▶ **STATED TASK**
Express everything from the line containing "name author: Leonard" down to the line containing "locality: Anatolia." as a numbered list, leaving out blank lines. Include both of those lines and nothing else from the data.

▶ **DATASET EXTRACT**
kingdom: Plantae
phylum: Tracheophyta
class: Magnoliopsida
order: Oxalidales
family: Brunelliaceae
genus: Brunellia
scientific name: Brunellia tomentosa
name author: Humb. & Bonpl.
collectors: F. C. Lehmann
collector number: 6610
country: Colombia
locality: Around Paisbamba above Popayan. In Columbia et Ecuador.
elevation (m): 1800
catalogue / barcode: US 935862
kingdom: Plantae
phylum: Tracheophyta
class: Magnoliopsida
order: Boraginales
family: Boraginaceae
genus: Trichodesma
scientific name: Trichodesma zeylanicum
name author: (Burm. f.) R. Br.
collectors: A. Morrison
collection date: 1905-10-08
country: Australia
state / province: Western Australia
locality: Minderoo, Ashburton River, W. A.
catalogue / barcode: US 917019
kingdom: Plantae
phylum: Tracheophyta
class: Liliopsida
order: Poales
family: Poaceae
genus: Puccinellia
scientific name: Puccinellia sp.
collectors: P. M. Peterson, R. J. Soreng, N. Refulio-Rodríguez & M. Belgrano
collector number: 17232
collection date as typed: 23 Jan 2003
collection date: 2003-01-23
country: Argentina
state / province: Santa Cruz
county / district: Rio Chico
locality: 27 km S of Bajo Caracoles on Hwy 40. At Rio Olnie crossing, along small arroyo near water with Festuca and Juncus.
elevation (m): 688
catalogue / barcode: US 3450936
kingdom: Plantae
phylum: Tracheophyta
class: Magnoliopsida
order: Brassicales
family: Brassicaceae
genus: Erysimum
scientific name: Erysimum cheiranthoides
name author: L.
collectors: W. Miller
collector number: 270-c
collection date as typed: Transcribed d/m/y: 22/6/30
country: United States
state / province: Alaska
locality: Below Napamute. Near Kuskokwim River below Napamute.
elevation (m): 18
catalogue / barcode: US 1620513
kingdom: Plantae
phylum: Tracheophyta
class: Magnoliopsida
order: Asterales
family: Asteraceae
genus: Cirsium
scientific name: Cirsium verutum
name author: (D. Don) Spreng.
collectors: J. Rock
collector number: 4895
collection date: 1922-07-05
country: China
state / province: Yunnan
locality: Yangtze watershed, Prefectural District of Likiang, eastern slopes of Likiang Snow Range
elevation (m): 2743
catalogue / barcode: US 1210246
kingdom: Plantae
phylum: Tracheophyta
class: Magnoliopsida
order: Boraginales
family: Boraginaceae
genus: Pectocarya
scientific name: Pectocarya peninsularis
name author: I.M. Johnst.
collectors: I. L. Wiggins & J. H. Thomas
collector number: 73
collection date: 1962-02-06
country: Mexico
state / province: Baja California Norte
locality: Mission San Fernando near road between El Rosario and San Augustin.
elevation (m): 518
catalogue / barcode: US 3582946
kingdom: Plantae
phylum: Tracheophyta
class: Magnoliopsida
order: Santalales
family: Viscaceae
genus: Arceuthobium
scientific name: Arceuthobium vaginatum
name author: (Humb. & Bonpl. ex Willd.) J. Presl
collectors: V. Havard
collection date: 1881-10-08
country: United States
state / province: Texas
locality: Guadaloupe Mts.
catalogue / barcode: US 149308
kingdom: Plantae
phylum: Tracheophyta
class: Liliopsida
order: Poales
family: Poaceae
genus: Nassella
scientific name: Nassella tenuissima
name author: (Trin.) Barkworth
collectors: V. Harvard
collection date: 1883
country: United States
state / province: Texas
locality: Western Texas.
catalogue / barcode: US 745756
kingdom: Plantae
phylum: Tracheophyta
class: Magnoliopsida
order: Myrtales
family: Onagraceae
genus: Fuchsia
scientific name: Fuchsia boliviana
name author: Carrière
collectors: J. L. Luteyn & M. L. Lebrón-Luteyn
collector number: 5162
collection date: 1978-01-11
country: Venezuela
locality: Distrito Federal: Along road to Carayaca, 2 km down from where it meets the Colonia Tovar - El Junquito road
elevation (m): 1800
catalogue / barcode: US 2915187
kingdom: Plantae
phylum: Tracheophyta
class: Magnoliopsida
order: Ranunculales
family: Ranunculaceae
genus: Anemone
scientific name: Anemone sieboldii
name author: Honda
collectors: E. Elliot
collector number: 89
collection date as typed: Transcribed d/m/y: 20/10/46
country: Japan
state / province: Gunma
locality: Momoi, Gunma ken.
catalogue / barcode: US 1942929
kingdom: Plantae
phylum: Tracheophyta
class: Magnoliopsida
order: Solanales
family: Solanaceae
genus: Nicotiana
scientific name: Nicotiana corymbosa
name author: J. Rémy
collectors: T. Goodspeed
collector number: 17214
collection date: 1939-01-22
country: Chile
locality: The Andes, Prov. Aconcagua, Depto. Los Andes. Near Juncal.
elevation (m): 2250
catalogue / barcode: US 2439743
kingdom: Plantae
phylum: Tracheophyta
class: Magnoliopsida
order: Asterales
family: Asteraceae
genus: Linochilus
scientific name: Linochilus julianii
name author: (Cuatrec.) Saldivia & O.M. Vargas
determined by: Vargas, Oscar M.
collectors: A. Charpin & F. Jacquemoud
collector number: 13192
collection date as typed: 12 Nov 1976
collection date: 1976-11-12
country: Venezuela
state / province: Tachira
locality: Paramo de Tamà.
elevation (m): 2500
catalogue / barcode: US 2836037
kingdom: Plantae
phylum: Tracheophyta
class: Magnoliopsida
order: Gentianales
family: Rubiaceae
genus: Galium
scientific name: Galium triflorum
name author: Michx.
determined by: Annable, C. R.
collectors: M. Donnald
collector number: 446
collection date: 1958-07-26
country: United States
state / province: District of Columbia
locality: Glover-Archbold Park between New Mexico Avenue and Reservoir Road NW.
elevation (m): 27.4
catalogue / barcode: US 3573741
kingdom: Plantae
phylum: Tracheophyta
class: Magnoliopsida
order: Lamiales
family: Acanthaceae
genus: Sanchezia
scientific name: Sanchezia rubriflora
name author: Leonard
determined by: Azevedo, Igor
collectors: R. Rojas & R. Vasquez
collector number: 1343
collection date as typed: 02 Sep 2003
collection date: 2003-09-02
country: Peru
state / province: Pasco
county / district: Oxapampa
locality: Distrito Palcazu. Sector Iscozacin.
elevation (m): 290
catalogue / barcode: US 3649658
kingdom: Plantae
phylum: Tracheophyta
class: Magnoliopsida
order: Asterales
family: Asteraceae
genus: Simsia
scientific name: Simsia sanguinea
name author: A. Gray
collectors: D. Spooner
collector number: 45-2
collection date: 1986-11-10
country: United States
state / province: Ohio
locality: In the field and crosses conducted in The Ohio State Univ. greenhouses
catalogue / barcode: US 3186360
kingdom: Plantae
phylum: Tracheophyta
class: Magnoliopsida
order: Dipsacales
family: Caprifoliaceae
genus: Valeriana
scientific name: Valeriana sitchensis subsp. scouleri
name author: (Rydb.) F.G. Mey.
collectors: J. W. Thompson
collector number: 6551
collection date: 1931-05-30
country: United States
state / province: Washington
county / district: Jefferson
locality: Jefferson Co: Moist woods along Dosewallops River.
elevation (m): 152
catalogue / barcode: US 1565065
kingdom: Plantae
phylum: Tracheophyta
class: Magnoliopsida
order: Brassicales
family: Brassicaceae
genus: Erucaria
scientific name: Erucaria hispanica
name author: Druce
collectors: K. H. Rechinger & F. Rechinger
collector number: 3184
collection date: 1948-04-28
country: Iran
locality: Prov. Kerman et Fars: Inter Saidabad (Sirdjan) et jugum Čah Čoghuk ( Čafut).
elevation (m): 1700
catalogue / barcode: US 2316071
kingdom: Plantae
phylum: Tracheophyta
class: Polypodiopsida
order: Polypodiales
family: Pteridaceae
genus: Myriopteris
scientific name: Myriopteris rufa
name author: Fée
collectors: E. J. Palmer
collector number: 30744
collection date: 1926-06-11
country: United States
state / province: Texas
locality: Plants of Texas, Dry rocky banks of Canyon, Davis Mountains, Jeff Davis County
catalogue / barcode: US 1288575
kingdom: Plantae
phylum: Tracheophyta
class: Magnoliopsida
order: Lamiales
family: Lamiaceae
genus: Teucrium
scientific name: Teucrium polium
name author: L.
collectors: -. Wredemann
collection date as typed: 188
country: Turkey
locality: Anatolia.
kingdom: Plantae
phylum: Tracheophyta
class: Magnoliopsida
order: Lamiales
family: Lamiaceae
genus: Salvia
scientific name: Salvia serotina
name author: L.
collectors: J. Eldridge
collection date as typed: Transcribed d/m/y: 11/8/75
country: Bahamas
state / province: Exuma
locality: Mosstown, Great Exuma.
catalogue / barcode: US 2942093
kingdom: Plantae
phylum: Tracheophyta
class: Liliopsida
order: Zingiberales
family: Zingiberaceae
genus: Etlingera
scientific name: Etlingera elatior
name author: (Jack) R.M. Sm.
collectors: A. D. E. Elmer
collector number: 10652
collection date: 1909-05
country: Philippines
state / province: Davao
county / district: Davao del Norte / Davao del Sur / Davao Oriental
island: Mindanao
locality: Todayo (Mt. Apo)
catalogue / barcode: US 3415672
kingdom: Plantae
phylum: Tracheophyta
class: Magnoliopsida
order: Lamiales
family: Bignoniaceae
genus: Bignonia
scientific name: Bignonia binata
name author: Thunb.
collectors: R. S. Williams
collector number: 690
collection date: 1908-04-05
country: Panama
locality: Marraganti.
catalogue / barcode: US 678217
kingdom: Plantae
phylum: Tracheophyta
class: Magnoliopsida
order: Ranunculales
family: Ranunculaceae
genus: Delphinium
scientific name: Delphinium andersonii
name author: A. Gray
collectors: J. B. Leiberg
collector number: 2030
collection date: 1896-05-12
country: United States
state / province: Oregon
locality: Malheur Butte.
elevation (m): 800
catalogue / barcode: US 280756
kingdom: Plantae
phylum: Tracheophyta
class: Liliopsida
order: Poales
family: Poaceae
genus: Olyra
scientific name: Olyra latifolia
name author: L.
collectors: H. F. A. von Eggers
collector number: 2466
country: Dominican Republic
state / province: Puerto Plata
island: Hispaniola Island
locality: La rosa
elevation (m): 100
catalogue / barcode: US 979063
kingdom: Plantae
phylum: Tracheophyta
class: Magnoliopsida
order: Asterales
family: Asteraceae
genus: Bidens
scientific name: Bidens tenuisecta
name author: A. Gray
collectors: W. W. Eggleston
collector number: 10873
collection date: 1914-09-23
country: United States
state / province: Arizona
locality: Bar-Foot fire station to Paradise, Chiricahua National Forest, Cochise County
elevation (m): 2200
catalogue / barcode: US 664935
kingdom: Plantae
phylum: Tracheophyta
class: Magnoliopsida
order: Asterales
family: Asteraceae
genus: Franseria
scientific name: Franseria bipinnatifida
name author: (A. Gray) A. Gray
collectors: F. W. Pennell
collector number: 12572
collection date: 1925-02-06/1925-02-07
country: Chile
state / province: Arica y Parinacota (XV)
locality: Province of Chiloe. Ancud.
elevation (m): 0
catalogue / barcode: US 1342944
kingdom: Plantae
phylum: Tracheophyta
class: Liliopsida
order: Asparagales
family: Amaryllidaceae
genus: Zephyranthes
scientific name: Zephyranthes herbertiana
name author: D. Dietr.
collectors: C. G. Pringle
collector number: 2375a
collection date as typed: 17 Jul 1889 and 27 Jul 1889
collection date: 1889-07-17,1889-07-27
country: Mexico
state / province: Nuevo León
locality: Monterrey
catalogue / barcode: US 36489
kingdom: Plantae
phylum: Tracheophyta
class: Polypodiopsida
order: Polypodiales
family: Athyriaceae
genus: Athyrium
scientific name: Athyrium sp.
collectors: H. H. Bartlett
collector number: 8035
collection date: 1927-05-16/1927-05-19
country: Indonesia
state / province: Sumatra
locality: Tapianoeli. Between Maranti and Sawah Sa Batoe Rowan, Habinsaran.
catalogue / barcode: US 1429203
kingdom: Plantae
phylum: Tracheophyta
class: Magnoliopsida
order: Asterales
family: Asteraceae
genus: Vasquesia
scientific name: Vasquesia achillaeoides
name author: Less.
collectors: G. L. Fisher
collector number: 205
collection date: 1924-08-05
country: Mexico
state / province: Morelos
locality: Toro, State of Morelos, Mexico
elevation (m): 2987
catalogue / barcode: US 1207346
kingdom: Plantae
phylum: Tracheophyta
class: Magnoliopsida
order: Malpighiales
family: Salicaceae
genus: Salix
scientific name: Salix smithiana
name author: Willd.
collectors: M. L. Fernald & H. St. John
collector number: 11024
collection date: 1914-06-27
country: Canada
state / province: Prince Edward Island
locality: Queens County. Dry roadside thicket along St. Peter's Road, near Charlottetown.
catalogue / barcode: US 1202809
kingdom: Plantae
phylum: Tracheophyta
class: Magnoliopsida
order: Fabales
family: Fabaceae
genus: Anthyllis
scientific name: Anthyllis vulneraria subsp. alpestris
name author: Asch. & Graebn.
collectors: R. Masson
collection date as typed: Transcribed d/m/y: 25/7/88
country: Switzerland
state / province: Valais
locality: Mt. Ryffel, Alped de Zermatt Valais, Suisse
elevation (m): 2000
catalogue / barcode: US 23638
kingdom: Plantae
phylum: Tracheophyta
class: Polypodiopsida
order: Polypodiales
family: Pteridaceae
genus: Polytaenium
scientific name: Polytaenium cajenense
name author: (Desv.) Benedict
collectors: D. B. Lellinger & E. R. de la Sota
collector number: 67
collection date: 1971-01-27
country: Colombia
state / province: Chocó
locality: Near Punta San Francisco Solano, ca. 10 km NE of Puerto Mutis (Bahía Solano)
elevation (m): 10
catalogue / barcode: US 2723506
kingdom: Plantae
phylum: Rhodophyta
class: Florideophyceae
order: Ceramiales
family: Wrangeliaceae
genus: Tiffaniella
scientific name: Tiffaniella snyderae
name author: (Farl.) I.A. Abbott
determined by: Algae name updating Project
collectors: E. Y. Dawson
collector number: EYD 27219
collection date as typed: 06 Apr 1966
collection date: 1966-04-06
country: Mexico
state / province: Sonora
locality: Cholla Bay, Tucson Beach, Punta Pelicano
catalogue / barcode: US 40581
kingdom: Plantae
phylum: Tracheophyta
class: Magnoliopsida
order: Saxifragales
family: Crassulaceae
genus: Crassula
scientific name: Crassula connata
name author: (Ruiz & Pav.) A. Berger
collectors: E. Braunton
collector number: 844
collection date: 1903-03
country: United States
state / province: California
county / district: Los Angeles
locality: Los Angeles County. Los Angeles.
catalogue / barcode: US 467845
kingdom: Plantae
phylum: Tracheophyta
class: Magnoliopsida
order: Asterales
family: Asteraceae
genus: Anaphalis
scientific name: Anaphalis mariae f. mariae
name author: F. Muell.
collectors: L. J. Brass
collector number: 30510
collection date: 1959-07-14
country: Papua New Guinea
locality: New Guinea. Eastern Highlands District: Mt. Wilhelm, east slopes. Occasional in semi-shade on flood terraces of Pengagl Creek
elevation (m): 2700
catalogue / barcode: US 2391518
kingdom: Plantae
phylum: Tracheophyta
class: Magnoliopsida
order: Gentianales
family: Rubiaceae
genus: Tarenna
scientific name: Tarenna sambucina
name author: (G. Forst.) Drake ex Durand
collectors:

▶ **OUTPUT FOR THIS TASK**
1. name author: Leonard
2. determined by: Azevedo, Igor
3. collectors: R. Rojas & R. Vasquez
4. collector number: 1343
5. collection date as typed: 02 Sep 2003
6. collection date: 2003-09-02
7. country: Peru
8. state / province: Pasco
9. county / district: Oxapampa
10. locality: Distrito Palcazu. Sector Iscozacin.
11. elevation (m): 290
12. catalogue / barcode: US 3649658
13. kingdom: Plantae
14. phylum: Tracheophyta
15. class: Magnoliopsida
16. order: Asterales
17. family: Asteraceae
18. genus: Simsia
19. scientific name: Simsia sanguinea
20. name author: A. Gray
21. collectors: D. Spooner
22. collector number: 45-2
23. collection date: 1986-11-10
24. country: United States
25. state / province: Ohio
26. locality: In the field and crosses conducted in The Ohio State Univ. greenhouses
27. catalogue / barcode: US 3186360
28. kingdom: Plantae
29. phylum: Tracheophyta
30. class: Magnoliopsida
31. order: Dipsacales
32. family: Caprifoliaceae
33. genus: Valeriana
34. scientific name: Valeriana sitchensis subsp. scouleri
35. name author: (Rydb.) F.G. Mey.
36. collectors: J. W. Thompson
37. collector number: 6551
38. collection date: 1931-05-30
39. country: United States
40. state / province: Washington
41. county / district: Jefferson
42. locality: Jefferson Co: Moist woods along Dosewallops River.
43. elevation (m): 152
44. catalogue / barcode: US 1565065
45. kingdom: Plantae
46. phylum: Tracheophyta
47. class: Magnoliopsida
48. order: Brassicales
49. family: Brassicaceae
50. genus: Erucaria
51. scientific name: Erucaria hispanica
52. name author: Druce
53. collectors: K. H. Rechinger & F. Rechinger
54. collector number: 3184
55. collection date: 1948-04-28
56. country: Iran
57. locality: Prov. Kerman et Fars: Inter Saidabad (Sirdjan) et jugum Čah Čoghuk ( Čafut).
58. elevation (m): 1700
59. catalogue / barcode: US 2316071
60. kingdom: Plantae
61. phylum: Tracheophyta
62. class: Polypodiopsida
63. order: Polypodiales
64. family: Pteridaceae
65. genus: Myriopteris
66. scientific name: Myriopteris rufa
67. name author: Fée
68. collectors: E. J. Palmer
69. collector number: 30744
70. collection date: 1926-06-11
71. country: United States
72. state / province: Texas
73. locality: Plants of Texas, Dry rocky banks of Canyon, Davis Mountains, Jeff Davis County
74. catalogue / barcode: US 1288575
75. kingdom: Plantae
76. phylum: Tracheophyta
77. class: Magnoliopsida
78. order: Lamiales
79. family: Lamiaceae
80. genus: Teucrium
81. scientific name: Teucrium polium
82. name author: L.
83. collectors: -. Wredemann
84. collection date as typed: 188
85. country: Turkey
86. locality: Anatolia.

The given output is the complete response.